The action marks the first time an American judge has extended such constitutional protection to any of the 600 terror suspects being held in the military prison at the Bagram Air Force base.

In a ruling released on Thursday, US District Judge John Bates said he was applying the same legal principles established last June when the US Supreme Court extended habeas corpus rights for the first time to detainees being held at the US terror prison camp at Guantánamo Bay, Cuba.

Judge Bates said he was applying a six-part test set out by the Supreme Court in its decision in the case Boumediene v. Bush.

"The Bagram detainees in these cases are virtually identical to the Guantánamo detainees in Boumediene," he said.

Critics of the Boumediene decision said it would eventually empower federal judges in Washington to second-guess a wide range of battlefield actions by the military overseas. They said it would stretch the civilian courts' enforcement of the Constitution "to the four corners of the earth."

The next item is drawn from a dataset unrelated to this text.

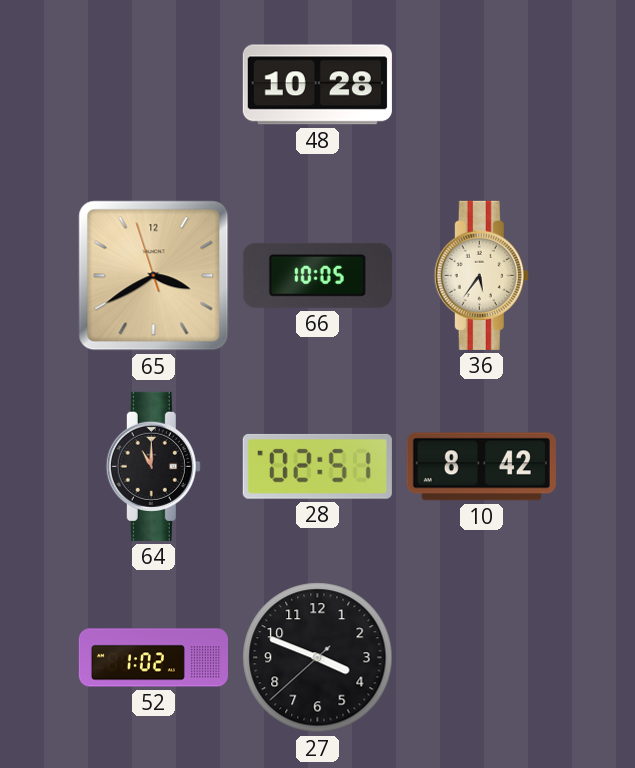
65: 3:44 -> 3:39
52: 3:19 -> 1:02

Bates addressed that concern. "That's an overstatement," he said in his opinion. The judge said his ruling was intentionally narrow, applying only to detainees who had been captured by the US government outside Afghanistan and transported to Bagram for interrogation and indefinite detention. One of the detainees was captured in Thailand and transported to Afghanistan. The case involves four detainees who have been held without charge or access to counsel for six years.